Altogether, about half of the uninsured people in the United States will be eligible for health insurance costing $100 or less because the healthcare law expands other federal programs, the report stated.
This group includes 12.4 million people who will be newly eligible for Medicaid in states that choose to expand it
“Other federal programs,” basically meaning these low-income people must either pay the individual-mandate penalty, receive subsidies courtesy of the taxpayer, or sign up for Medicaid? As in, Medicaid, the broken and costly system that struggles to improve health outcomes for low-income people, that doctors increasingly refuse to accept as payment, and that usually leads to low-quality care with inordinately long wait times? That Medicaid?
Sam Cappellanti at American Action Forum has more on HHS’s “faulty” numbers, showing how these rosy-sounding estimates aren’t nearly as awesome as the administration is making them out to be:
The report also uses premium rates that are too generalized. Dismissive of using the actual prices for silver plans, the authors chose instead to calculate rates using a ratio of the federal poverty level (FPL) to the ACA-imposed premium cap percentage. To add in individuals for whom a silver plan would exceed $100 per month, they took an average of the currently available rates, providing results that are merely hypothetical, as they assume a nonspecific nationwide premium rate. The authors are, admittedly so, not concerned with the rates for particular states or for the federal exchange. As such, the data they use is little more than a set of averages, unlikely to be relevant as the insurance markets will be so varied. …

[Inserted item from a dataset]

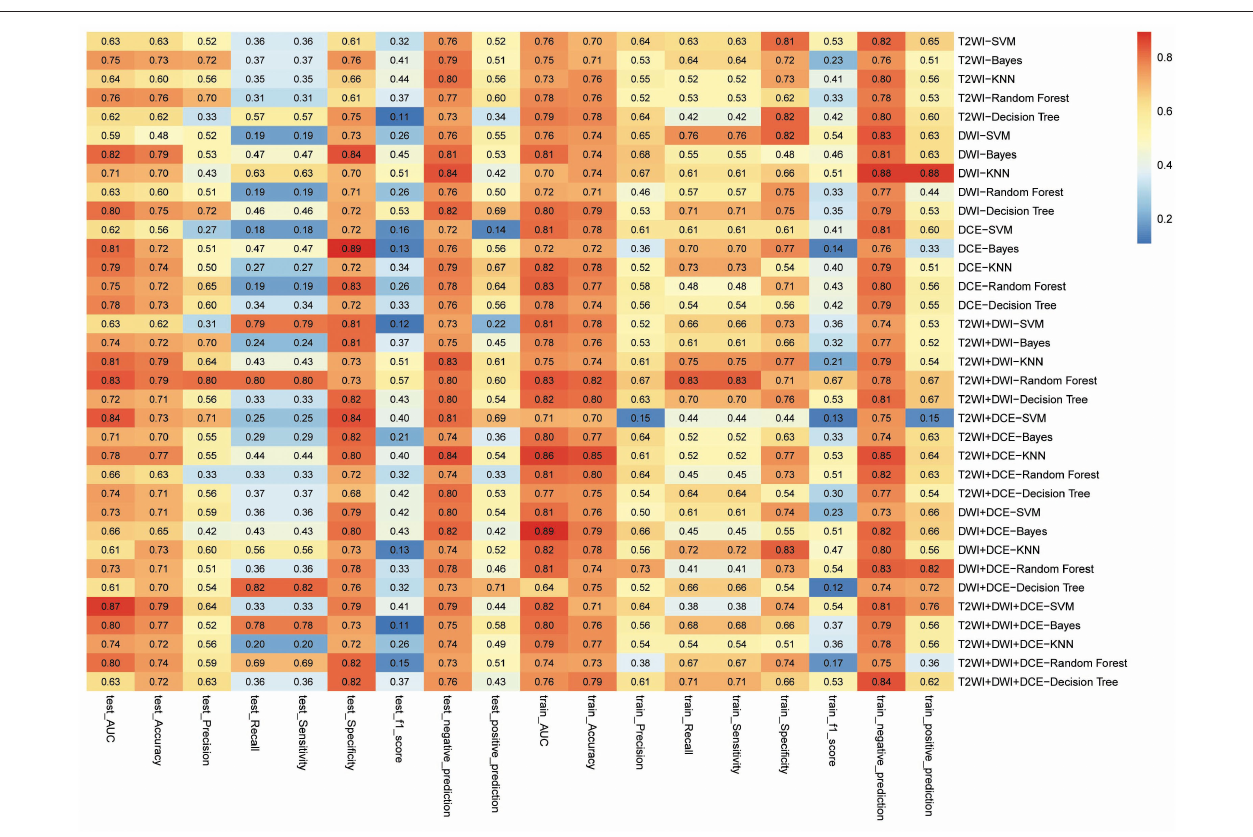
FIGURE 4 | The evaluation results of radiomics signature combined features from different imaging sequences and machine learning methods. The right column of the figure shows the combination of different sequences. The horizontal coordinate shows different items to be evaluated in the training set and the test set, and the value in each frame represents the evaluated result of the items of the corresponding sequence combination. The closer the color is to red, the greater the value. In this study, the larger the AUC value represents the better combined model built by machine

Moreover, some may find the headline and the report’s results misleading. The report discusses insurability on an individual basis – that is, it looks at the uninsured population regardless of family affiliation. The “$100 or less” figure applies to both single purchasers and to each person within a family. The language, however, can be unclear at times and the $100 per family member figure goes largely unnoticed as it is buried in the lengthy methodology section. This, paired with a vague title, may give some the impression that a family unit could receive coverage for $100, a rate only available to families living at the poverty line. Considering all its shortcomings, this report provides more skewed data than it does meaningful information.